§ **EXERCISE**
Set down, without any change, the lines of the entries below from the very first line through the line containing "que movimentam a", inclusive.

§ **EXERCISE DATA**
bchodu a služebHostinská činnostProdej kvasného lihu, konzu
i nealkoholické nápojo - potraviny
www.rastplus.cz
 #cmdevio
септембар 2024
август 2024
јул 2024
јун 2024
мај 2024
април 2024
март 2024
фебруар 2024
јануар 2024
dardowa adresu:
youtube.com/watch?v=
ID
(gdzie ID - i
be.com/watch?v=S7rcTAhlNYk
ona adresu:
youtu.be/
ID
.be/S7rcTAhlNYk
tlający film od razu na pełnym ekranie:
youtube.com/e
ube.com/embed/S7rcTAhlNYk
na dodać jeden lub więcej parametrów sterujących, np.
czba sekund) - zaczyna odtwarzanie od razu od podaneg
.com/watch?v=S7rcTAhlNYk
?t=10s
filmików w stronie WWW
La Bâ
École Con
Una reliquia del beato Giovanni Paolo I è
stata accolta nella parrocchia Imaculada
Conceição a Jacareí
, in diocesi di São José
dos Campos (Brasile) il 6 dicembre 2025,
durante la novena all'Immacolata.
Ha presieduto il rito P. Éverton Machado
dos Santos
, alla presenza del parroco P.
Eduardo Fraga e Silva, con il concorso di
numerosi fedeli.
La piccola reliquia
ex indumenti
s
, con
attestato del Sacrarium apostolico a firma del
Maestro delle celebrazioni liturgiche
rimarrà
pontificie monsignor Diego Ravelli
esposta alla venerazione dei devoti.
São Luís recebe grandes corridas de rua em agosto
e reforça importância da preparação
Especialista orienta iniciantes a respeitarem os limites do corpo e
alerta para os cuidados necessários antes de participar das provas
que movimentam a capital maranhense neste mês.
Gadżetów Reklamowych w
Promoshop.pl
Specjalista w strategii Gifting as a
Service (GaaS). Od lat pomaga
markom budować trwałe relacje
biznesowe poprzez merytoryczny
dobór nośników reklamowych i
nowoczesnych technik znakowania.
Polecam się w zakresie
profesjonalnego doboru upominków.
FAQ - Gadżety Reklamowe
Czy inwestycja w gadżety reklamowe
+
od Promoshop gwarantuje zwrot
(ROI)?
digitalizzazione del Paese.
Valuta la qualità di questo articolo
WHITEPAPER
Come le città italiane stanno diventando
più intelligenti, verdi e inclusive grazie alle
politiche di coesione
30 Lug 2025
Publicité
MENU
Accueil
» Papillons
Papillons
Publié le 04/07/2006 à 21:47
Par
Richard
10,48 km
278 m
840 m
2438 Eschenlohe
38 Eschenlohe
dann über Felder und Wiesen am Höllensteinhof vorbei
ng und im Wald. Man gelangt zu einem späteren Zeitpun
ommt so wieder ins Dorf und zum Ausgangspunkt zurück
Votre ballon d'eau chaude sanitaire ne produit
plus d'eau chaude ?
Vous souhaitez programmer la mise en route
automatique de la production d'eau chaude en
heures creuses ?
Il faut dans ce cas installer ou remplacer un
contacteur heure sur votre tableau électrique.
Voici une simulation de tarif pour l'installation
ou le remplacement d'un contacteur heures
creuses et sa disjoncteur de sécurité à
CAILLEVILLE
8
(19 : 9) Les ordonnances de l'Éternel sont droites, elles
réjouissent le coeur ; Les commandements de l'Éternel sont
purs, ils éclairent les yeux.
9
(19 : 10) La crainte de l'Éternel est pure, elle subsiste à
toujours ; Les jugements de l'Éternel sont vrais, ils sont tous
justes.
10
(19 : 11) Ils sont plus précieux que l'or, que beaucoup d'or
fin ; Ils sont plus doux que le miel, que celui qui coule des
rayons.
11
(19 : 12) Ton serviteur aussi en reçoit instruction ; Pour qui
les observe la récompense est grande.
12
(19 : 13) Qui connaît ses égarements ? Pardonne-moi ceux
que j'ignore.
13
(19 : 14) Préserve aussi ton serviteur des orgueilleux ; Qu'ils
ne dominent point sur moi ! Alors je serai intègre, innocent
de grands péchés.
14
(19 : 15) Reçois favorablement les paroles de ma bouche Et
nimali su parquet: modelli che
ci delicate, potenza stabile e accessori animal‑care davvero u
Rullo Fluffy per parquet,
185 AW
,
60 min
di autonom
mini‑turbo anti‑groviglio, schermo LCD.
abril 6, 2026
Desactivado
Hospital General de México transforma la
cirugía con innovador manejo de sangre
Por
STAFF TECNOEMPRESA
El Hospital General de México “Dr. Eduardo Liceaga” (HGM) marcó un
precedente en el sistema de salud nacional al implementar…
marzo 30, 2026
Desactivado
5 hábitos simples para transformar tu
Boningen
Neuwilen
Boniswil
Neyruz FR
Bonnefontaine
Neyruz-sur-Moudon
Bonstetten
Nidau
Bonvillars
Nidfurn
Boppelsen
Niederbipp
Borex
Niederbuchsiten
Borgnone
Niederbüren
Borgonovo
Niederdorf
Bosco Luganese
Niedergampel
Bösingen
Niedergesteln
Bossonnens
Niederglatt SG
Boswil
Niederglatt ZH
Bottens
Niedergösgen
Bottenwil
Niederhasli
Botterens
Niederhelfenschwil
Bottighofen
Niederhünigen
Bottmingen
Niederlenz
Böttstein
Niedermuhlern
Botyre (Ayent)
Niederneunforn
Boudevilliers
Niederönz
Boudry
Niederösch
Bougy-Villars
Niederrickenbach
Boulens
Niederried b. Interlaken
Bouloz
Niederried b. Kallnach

§ **EXERCISE RESPONSE**
bchodu a služebHostinská činnostProdej kvasného lihu, konzu
i nealkoholické nápojo - potraviny
www.rastplus.cz
 #cmdevio
септембар 2024
август 2024
јул 2024
јун 2024
мај 2024
април 2024
март 2024
фебруар 2024
јануар 2024
dardowa adresu:
youtube.com/watch?v=
ID
(gdzie ID - i
be.com/watch?v=S7rcTAhlNYk
ona adresu:
youtu.be/
ID
.be/S7rcTAhlNYk
tlający film od razu na pełnym ekranie:
youtube.com/e
ube.com/embed/S7rcTAhlNYk
na dodać jeden lub więcej parametrów sterujących, np.
czba sekund) - zaczyna odtwarzanie od razu od podaneg
.com/watch?v=S7rcTAhlNYk
?t=10s
filmików w stronie WWW
La Bâ
École Con
Una reliquia del beato Giovanni Paolo I è
stata accolta nella parrocchia Imaculada
Conceição a Jacareí
, in diocesi di São José
dos Campos (Brasile) il 6 dicembre 2025,
durante la novena all'Immacolata.
Ha presieduto il rito P. Éverton Machado
dos Santos
, alla presenza del parroco P.
Eduardo Fraga e Silva, con il concorso di
numerosi fedeli.
La piccola reliquia
ex indumenti
s
, con
attestato del Sacrarium apostolico a firma del
Maestro delle celebrazioni liturgiche
rimarrà
pontificie monsignor Diego Ravelli
esposta alla venerazione dei devoti.
São Luís recebe grandes corridas de rua em agosto
e reforça importância da preparação
Especialista orienta iniciantes a respeitarem os limites do corpo e
alerta para os cuidados necessários antes de participar das provas
que movimentam a capital maranhense neste mês.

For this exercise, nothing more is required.